You decide to run a regression of the outcome on the treatment and confounders as a way to control for confounding by these variables because that is what linear regression is supposed to do. However, the effect estimate is only unbiased under extremely strict circumstances. First, that the treatment effect is constant across levels of the confounders, and second, that the linear model describes the conditional relationship between the outcome and the confounders. For the first, you might include an interaction between the treatment and each confounder, allowing for heterogeneous treatment effects while estimating the marginal effect. This is equivalent to g-computation (1), which involves using the fitted regression model to generate predicted values under treatment and control for all units and using the difference in the means of these predicted values as the effect estimate.

That still assumes a linear model for the outcomes under treatment and control. Okay, we'll use a flexible machine-learning method like random forests instead. Well, now we can't claim our estimator is unbiased, only possibly consistent, and it still requires the specific machine learning model to approach the truth at a certain rate. Okay, we'll use Superlearner (2), a stacking method that takes on the rate of convergence of the fastest of its included models. Well, now we don't have a way to conduct inference, and the model might still be wrong. Okay, we'll use a semiparametric efficient doubly-robust estimator like augmented inverse probability weighting (AIPW) (3) or targeted minimum loss-based estimation (TMLE) (4). Well, that's only consistent if the true models fall in the Donsker class of models. Okay, we'll use cross-fitting with AIPW or TMLE to relax that requirement (5).

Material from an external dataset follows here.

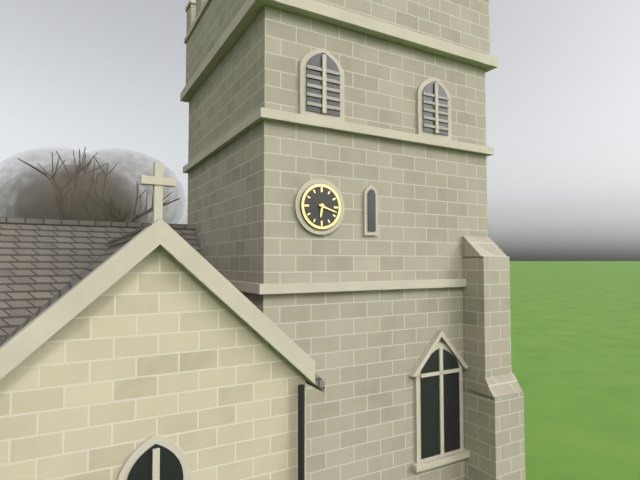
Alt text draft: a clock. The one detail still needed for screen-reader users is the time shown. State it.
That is 6:18
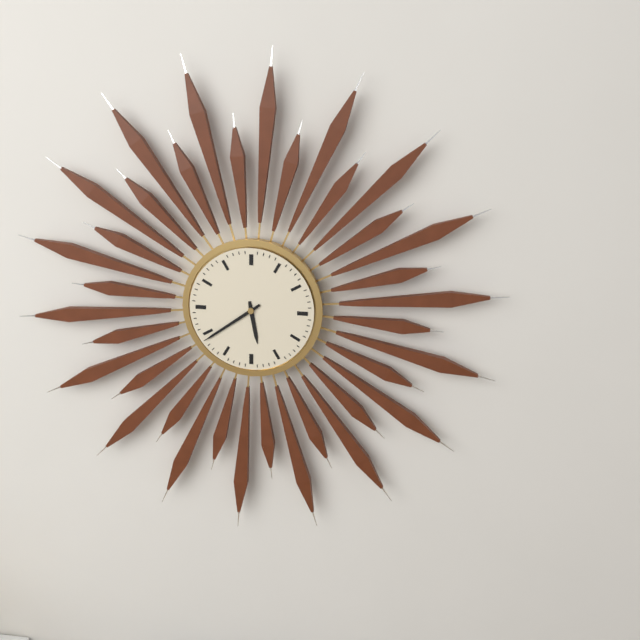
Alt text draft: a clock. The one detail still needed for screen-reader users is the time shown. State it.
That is 5:39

Great. You've taken regression to its extreme, relaxing as many assumptions as possible and landing with a multiply-robust estimator (multiply-robust in the sense that if one of many models are correct, the estimator is consistent) with generally good inference properties (but it can be bootstrapped so getting the variance exactly right isn't a big problem). Have we solved causal inference?

You submit the results of your cross-fit TMLE estimate using Superlearner for the propensity score and potential outcome models with a full library including highly adaptive lasso and many other models, which, under weak assumptions, are all that are required for a truly consistent estimator that converges at a parametric rate.

A reviewer reads the paper and says, "I don't believe the results of this model."

"Why not?" you say. "I used the optimal estimator with the best properties; it is consistent and semiparametric efficient with few, if any, assumptions on the functional forms of the models."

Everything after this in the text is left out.